• Written request 1
In the entries starting at the line containing "collection date as typed: 03 Oct 1915" and ending at the line containing "genus: Carpotroche", swap every "locality" for "site". Give only those lines again, with everything else unchanged.
— Start Document extract —
We went to see this last week. I think that much more of this culture stuff could kill me. Mr. Waffle maintains that I remained stony faced because of the Cork accents (not bad at all) but I would suggest it was because of the deeply disturbing themes explored in the play. OK, it may have had its comic moments also. Not for me but clever. Remained resolutely seated as the rest of the audience rose to their feet; regretted that we had seats in the front row, though.
Reading etc.
Reading
For most of my time in recent months, I have been recovering from the move. I have therefore been rereading as this is all I felt strong enough for – Georgette Heyer, Father Brown, Myles na gCopaleen and Saki. However, recently, I have begun to recover (hurrah) and have tried the selection below. I am curious – what do you reread when life is becoming slightly overwhelming?
“When will there be Good News?” by Kate Atkinson
I think that Kate Atkinson is a wonderful writer. I have read all her books and I have yet to be disappointed. She has great plots, interesting characters and she writes so beautifully and insightfully that I sometimes sigh wistfully at her brilliance. When will there be another new Kate Atkinson book?
— End Document extract —
• Written request 2
Answer these questions from the blog post:
(a) Which authors and works does the writer name as rereading while recovering from the move?
(b) In which row were the seats at the play?
(c) Whose books has the writer read all of?
— Start Provided data —
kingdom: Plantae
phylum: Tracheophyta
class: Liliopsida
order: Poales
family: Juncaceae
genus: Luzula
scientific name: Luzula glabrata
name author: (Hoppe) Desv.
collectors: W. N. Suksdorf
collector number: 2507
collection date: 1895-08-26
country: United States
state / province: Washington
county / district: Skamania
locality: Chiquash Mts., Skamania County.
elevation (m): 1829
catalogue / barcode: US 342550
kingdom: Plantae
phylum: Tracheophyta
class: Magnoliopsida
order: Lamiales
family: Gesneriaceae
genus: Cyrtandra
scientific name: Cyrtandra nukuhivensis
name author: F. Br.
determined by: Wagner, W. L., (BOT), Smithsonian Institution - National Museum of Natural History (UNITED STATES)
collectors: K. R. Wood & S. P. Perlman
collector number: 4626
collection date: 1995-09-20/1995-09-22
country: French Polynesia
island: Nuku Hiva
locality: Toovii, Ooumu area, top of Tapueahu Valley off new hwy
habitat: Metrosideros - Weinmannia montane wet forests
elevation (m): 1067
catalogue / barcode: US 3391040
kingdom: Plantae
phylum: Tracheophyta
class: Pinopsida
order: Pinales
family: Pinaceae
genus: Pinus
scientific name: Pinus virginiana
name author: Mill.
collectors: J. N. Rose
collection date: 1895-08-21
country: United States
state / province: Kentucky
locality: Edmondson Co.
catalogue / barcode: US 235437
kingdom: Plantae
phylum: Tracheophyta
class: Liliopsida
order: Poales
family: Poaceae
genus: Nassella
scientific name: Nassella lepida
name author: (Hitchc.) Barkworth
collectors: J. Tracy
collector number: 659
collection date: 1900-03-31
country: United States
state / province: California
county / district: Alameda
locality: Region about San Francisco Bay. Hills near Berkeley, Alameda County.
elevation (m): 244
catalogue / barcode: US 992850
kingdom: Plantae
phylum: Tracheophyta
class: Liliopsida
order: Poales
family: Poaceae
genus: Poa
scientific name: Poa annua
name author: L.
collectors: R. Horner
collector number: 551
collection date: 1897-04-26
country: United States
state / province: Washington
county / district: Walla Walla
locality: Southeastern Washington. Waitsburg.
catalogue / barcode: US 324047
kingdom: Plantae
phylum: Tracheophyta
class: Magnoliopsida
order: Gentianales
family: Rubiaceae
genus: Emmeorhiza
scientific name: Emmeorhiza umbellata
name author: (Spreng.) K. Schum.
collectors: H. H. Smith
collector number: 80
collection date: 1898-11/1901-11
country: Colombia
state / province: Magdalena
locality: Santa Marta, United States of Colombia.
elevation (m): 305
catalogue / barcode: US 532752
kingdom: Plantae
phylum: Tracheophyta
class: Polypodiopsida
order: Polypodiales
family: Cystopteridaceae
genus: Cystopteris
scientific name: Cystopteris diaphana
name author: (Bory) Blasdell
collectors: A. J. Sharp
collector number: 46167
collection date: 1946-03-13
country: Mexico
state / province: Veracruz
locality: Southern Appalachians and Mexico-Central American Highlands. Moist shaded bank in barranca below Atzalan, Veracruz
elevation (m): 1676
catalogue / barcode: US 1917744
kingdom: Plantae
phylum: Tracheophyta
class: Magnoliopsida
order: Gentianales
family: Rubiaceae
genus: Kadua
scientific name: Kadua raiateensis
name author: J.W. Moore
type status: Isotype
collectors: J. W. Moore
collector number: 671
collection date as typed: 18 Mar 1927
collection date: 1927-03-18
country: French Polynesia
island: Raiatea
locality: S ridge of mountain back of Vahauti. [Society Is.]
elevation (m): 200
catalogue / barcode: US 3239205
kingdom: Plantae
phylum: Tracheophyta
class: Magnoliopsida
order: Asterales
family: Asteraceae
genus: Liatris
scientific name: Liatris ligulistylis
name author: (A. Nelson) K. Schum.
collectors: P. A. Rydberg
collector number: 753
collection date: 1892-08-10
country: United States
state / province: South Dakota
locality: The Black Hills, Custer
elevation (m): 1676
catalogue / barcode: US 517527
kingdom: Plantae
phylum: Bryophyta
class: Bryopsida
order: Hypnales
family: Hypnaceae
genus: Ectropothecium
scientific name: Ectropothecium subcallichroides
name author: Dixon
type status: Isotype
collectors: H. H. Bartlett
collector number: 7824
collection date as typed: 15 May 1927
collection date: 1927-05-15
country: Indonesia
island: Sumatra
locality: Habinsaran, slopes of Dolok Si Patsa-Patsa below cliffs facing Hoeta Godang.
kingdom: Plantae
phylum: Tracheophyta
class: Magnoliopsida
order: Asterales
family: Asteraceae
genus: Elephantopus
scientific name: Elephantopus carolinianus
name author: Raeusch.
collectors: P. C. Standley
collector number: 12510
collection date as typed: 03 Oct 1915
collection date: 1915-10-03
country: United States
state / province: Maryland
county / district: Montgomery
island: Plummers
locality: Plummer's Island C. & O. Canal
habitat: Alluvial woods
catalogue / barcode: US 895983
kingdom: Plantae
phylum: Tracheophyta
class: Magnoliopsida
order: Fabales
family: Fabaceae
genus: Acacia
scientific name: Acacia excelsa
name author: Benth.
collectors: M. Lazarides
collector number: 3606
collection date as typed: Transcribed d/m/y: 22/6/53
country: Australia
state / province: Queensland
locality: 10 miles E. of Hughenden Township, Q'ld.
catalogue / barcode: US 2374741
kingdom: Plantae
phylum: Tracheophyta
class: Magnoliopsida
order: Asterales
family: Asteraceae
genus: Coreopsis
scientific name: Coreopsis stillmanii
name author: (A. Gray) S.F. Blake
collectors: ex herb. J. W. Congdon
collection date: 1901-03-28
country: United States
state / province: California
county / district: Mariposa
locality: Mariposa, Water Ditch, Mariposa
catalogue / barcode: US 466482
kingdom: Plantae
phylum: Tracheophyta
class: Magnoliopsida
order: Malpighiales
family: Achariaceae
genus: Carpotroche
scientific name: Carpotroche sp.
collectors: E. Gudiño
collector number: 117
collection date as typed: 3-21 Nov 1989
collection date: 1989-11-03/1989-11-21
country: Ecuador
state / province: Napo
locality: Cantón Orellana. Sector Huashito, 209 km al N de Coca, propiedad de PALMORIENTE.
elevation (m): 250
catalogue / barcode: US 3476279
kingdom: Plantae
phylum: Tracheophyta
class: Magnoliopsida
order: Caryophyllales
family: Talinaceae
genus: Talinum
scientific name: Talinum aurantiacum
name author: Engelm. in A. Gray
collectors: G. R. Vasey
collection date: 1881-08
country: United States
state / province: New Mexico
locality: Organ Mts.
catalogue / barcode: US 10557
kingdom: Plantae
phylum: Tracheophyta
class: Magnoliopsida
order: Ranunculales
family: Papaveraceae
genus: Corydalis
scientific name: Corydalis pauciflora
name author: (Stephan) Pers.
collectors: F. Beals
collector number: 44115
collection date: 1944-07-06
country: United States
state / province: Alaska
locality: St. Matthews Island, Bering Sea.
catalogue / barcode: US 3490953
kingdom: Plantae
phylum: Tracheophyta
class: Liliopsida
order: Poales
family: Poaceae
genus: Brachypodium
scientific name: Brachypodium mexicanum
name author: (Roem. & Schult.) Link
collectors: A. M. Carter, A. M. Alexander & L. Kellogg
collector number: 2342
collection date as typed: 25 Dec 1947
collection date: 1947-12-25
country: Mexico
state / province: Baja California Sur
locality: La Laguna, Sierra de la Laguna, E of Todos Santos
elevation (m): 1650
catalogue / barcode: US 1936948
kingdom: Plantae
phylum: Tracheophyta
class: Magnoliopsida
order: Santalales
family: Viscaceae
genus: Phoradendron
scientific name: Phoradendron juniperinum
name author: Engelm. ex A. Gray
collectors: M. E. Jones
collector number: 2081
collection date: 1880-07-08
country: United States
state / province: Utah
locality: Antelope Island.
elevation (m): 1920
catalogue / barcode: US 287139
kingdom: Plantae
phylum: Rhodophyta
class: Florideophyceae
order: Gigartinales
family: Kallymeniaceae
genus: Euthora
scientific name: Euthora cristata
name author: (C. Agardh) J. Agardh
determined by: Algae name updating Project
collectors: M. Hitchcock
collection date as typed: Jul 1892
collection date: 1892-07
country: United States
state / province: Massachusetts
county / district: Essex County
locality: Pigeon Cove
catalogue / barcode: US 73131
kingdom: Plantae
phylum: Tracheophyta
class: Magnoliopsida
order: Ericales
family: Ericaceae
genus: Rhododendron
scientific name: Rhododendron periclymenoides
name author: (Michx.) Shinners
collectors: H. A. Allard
— End Provided data —
• Correct result 1
collection date as typed: 03 Oct 1915
collection date: 1915-10-03
country: United States
state / province: Maryland
county / district: Montgomery
island: Plummers
site: Plummer's Island C. & O. Canal
habitat: Alluvial woods
catalogue / barcode: US 895983
kingdom: Plantae
phylum: Tracheophyta
class: Magnoliopsida
order: Fabales
family: Fabaceae
genus: Acacia
scientific name: Acacia excelsa
name author: Benth.
collectors: M. Lazarides
collector number: 3606
collection date as typed: Transcribed d/m/y: 22/6/53
country: Australia
state / province: Queensland
site: 10 miles E. of Hughenden Township, Q'ld.
catalogue / barcode: US 2374741
kingdom: Plantae
phylum: Tracheophyta
class: Magnoliopsida
order: Asterales
family: Asteraceae
genus: Coreopsis
scientific name: Coreopsis stillmanii
name author: (A. Gray) S.F. Blake
collectors: ex herb. J. W. Congdon
collection date: 1901-03-28
country: United States
state / province: California
county / district: Mariposa
site: Mariposa, Water Ditch, Mariposa
catalogue / barcode: US 466482
kingdom: Plantae
phylum: Tracheophyta
class: Magnoliopsida
order: Malpighiales
family: Achariaceae
genus: Carpotroche

• Correct result 2
(a) Georgette Heyer, Father Brown, Myles na gCopaleen and Saki.
(b) The front row.
(c) Kate Atkinson's.